We present a novel variational framework for performing inference in (neural) stochastic differential equations (SDEs) driven by Markov-approximate fractional Brownian motion (fBM). SDEs offer a versatile tool for modeling real-world continuous-time dynamic systems with inherent noise and randomness. Combining SDEs with the powerful inference capabilities of variational methods, enables the learning of representative function distributions through stochastic gradient descent. However, conventional SDEs typically assume the underlying noise to follow a Brownian motion (BM), which hinders their ability to capture long-term dependencies. In contrast, fractional Brownian motion (fBM) extends BM to encompass non-Markovian dynamics, but existing methods for inferring fBM parameters are either computationally demanding or statistically inefficient. In this paper, building upon the Markov approximation of fBM, we derive the evidence lower bound essential for efficient variational inference of posterior path measures, drawing from the well-established field of stochastic analysis. Additionally, we provide a closed-form expression to determine optimal approximation coefficients. Furthermore, we propose the use of neural networks to learn the drift, diffusion and control terms within our variational posterior, leading to the variational training of neural-SDEs. In this framework, we also optimize the Hurst index, governing the nature of our fractional noise. Beyond validation on synthetic data, we contribute a novel architecture for variational latent video prediction,-an approach that, to the best of our knowledge, enables the first variational neural-SDE application to video perception.

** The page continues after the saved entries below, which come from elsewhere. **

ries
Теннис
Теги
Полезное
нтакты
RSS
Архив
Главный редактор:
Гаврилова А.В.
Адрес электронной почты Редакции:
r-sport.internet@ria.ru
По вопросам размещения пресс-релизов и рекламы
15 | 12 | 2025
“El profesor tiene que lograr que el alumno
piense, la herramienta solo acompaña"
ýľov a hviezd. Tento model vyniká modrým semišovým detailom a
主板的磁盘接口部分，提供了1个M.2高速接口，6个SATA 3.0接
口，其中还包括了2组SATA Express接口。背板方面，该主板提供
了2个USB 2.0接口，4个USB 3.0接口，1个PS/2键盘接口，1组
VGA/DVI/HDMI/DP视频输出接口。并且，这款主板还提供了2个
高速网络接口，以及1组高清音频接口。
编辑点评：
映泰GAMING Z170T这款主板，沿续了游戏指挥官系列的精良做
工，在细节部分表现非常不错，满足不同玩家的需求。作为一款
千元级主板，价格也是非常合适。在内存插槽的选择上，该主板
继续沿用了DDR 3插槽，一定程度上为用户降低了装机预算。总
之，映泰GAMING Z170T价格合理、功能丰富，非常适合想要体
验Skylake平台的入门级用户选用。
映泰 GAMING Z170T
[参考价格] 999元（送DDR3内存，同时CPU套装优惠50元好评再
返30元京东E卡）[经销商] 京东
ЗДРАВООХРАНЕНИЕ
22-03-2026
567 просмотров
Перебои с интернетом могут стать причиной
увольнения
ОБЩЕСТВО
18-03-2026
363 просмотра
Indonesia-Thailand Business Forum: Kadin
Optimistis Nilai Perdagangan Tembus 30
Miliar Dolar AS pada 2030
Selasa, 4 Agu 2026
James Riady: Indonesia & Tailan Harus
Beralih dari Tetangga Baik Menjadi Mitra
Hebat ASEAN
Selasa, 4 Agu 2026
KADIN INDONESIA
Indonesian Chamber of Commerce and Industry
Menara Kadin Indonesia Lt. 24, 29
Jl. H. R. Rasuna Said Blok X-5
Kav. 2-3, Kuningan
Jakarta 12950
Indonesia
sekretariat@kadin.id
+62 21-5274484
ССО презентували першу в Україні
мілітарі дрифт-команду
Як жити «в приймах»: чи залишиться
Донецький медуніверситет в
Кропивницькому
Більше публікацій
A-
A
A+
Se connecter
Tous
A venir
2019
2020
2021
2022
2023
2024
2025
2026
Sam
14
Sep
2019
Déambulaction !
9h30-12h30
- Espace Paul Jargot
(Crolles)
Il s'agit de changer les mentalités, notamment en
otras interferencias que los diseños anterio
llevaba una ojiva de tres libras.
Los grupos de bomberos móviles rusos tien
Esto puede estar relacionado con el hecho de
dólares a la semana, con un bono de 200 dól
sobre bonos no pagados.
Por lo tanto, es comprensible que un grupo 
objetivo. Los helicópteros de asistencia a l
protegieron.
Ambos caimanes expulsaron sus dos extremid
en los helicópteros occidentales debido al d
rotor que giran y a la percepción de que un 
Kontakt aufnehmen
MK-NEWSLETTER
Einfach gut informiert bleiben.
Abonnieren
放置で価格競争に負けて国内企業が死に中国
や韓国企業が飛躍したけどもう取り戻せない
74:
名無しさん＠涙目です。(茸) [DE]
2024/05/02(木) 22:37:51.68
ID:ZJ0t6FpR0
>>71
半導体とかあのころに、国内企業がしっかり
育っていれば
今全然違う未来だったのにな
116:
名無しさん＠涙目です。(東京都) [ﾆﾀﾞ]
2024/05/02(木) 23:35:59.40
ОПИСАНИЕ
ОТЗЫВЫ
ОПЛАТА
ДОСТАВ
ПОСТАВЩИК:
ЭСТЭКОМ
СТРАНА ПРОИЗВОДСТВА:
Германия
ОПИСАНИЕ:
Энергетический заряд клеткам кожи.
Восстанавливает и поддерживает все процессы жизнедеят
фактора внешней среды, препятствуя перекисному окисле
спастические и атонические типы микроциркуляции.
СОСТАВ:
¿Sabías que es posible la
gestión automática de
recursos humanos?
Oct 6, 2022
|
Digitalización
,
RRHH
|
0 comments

翻译：我们提出了一种新颖的变分框架，用于对由马尔可夫近似分数布朗运动（fBM）驱动的（神经）随机微分方程（SDE）进行推断。SDE为建模具有内在噪声和随机性的真实世界连续时间动态系统提供了一种通用工具。将SDE与变分方法强大的推断能力相结合，可通过随机梯度下降学习代表性函数分布。然而，传统SDE通常假设潜在噪声遵循布朗运动（BM），这限制了其捕捉长期依赖性的能力。相比之下，分数布朗运动（fBM）将BM扩展至涵盖非马尔可夫动力学，但现有推断fBM参数的方法要么计算成本高昂，要么统计效率低下。本文基于fBM的马尔可夫近似，从成熟的随机分析领域推导出高效变分推断后验路径度量所需的下界证据。此外，我们提供了一种闭式表达式以确定最优近似系数。进一步地，我们提出使用神经网络学习变分后验中的漂移项、扩散项和控制项，从而实现神经SDE的变分训练。在该框架中，我们还优化了控制分数噪声性质的赫斯特指数。除了在合成数据上的验证，我们还贡献了一种用于变分潜在视频预测的新颖架构——据我们所知，该方法首次实现了视频感知领域的变分神经SDE应用。